Le Gavroche, which opened in 1967, will close its doors this autumn. And there’s no chance of getting a table before it goes.
So ends an era of excessive gratification – my favourite kind. No one will ever replicate its womb-like indulgence and seemingly effortless service. It was the ultimate Big Treat.
That said, there will be gaggles of geese across the Dordogne honking at the news their livers have had a reprieve.
Given that one famous restaurateur told me recently that restaurants have the life expectancy of dogs, 56 years is a miraculous tenure. Rules will live on for ever in Maiden Lane, but it’s more of a theme park than a dining room. So, what joy to hear the name Manzi’s again.
The original, which opened in 1928 along with the Ivy and Quaglino’s, was based behind Leicester Square. It closed in 2006 but, in April 2019, Corbin & King got planning permission to convert two glass-walled floors in 1-8 Bateman Buildings (the alley between Greek Street and Frith Street) into a 240-cover fish restaurant, which they felt compelled to call Manzi’s.
Sadly, Jeremy King won’t be there to greet you, after parting company with the Wolseley Group, but it has his stamp running through it: fin-de-siècle, blue and white décor with huge mermen and mermaids leaping off the walls, great cocktails and a two-course menu of clam chowder and grilled mackerel for £28.
We shared an enormous portion of monkfish Wellington, and a bottle of Macabeo for £29.75.
I hope it can deliver on Jeremy King’s typically bold intentions because east Soho could do with a vast, raucous venue. If it doesn’t, he’s just taken the lease on the Caprice site, complete with Jesus, the former maître d’, and he’s opening The Park on the Bayswater Road in the spring.

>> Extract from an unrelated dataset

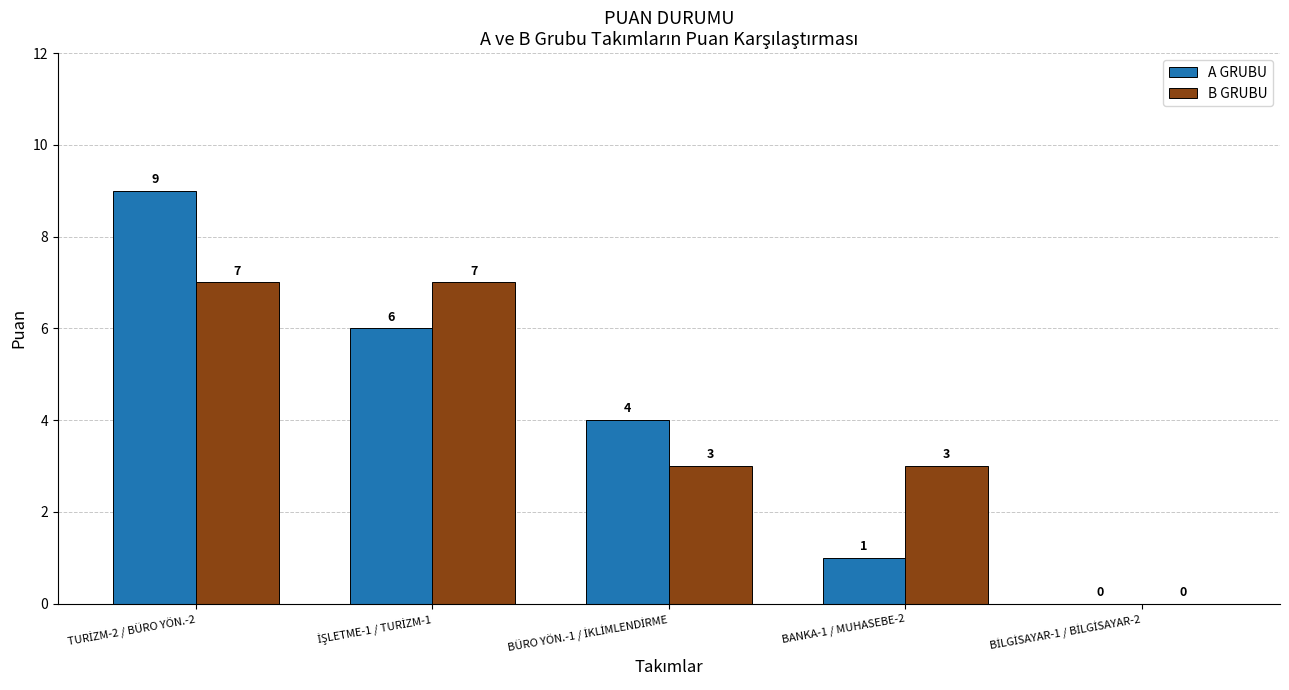

How many groups of bars are there?

5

Giles Coren raved about Mountain, the new kid on Beak Street. So, after finding no room at the inn on its website, I asked my son, Leo, a chef de partie at nearby Polpo, to pop in and get me a table. Thus, I used up my one Filial Favour in 2023. In 2022, I think he carried my suitcase upstairs.
The atmosphere at Mountain would raise Signor Manzi from the dead. The staff gallivant with you to your table and won’t stop enthusing about every dish coming from the kitchen, which is so open, you’ll feel guilty about not donning an apron.
I’m all for sharing plates when they’re small and multitudinous, and redolent of tapas, a Greek mezze or the antipasti of southern Italy but, at Mountain, the portion-control calculus has slipped its moorings. The waitress insisted we could easily share fresh cheese with prawn, spider crab omelette and a plate of girolles with egg yolk, while still leaving room for our main course of seven lamb cutlets, four langoustines, huge bowls of both lettuce and anchovies, and late-summer vegetables.
Oh, and a copper bowl of wood-fired rice, the size of a paella for two. Anyone for pudding? Fat chance.
This is a restaurant for gangs of six, happy to share plates with gallons of the very adequate house wine. The food is not out of this world – bring salt – but I will be returning with some rowdies.
Best lunch of the summer? Shell Bay, overlooking Brownsea Island and Poole Harbour, on my daughter’s birthday – even during a downpour which would have overwhelmed the mermen and mermaids of Manzi’s.